I couldn’t stop. Didn’t want to.
All the irritation, the annoyance, the walls I’d constructed since the accident, brick by painful brick—they were just gone. Incinerated in this unexpected, bewildering, overwhelming clash of mouths.
Just as suddenly as it began, as the fire threatened to rage out of control, it ended.
We broke apart, or perhaps stumbled back from each other, breathless, chests heaving.
I stared down at her, my hands still loosely on her waist. A fine tremor ran through her, or maybe it was me who was shaking.
Her eyes were wide, dazed, her lips swollen and damp from my kiss, a vulnerable pink against the tear-streaked grime on her face.
The remnants of her earlier despair were still there, but now mingled with a look of shell-shocked surprise that surely mirrored my own.

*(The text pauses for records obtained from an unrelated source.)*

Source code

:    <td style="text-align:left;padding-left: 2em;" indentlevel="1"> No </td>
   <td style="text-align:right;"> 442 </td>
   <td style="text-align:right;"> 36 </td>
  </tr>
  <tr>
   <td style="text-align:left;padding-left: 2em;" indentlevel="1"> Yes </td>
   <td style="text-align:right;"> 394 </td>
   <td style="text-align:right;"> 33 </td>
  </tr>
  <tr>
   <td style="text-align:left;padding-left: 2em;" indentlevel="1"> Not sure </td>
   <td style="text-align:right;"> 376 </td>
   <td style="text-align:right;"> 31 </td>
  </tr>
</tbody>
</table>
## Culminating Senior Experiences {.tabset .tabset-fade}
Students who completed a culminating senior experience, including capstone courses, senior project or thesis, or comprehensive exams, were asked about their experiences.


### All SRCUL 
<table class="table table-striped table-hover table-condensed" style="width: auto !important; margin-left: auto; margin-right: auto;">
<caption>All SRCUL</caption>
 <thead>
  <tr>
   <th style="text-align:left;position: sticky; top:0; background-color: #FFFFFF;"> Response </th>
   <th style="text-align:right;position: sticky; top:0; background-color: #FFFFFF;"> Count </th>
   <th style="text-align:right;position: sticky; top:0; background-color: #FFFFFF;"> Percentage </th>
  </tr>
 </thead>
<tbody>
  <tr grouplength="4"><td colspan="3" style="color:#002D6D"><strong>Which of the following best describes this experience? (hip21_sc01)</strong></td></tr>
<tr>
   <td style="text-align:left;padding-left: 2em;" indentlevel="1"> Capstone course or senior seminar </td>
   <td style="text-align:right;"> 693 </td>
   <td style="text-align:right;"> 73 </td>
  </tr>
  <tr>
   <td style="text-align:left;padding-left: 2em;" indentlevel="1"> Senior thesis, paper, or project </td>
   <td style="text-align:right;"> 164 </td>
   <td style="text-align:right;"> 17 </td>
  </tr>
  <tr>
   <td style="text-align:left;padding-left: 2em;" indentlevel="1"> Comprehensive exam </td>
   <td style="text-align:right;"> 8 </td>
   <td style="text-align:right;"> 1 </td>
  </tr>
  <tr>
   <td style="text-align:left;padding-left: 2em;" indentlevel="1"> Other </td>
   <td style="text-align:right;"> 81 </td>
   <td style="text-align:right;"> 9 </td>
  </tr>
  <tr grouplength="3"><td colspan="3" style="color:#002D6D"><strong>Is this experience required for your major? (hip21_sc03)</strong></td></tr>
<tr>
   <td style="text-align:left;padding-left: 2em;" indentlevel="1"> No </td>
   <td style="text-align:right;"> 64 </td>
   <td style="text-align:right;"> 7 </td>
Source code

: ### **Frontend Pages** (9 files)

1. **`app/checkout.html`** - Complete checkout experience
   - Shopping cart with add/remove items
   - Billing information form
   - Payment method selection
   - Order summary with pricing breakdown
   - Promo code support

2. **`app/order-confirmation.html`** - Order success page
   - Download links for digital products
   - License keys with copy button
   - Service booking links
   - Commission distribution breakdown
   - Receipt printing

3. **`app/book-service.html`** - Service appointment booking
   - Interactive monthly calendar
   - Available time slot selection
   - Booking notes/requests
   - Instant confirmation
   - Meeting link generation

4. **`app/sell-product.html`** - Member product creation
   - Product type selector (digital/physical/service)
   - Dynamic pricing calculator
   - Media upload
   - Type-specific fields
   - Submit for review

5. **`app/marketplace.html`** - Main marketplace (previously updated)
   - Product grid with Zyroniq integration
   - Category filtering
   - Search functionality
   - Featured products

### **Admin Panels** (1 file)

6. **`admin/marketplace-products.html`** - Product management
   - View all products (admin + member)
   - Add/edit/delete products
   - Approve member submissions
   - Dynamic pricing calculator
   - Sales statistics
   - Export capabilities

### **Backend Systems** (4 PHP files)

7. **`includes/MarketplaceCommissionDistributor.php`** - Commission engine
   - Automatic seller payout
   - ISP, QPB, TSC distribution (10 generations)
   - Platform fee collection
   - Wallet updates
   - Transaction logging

This was a mistake. A colossal, Category Five, no-good-can-come-of-this, what-in-the-hell-am-I-doing mistake.
Because for one breathless moment, holding her, tasting her, I had felt something other than the dull ache of the past. That feeling sent a bolt of pure, cold terror through me.
It was a taste of something I could lose.
A sensation like a target painted on my back, just waiting for the universe to take its shot. Again.
The sounds of Dove Key rushed back in—the distant drone of a boat engine out on the Gulf, the insistent cry of a gull circling overhead, the gentle, indifferent rustle of palm fronds in the breeze. The heat of the sun was oppressive again, pressing down on us.
What. The. Hell. Just. Happened?
I couldn’t form a coherent thought, let alone a sentence. I just stared at her, this bewildering, infuriating, undeniably passionate woman. She stared back, the air between us charged with the frightening, electrifying weight of what we’d just done.